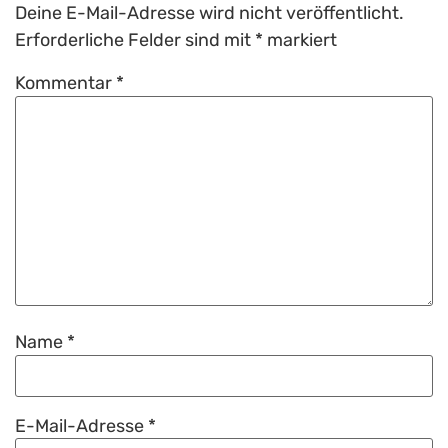
Deine E-Mail-Adresse wird nicht veröffentlicht.
Erforderliche Felder sind mit
*
markiert
Kommentar
*
Name
*
E-Mail-Adresse
*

::::::::::

> **ÉNONCÉ**: Reproduisez fidèlement les lignes de la liste ci-dessus, en omettant les images.

> **CORRIGÉ**:
Deine E-Mail-Adresse wird nicht veröffentlicht.
Erforderliche Felder sind mit
*
markiert
Kommentar
*
Name
*
E-Mail-Adresse
*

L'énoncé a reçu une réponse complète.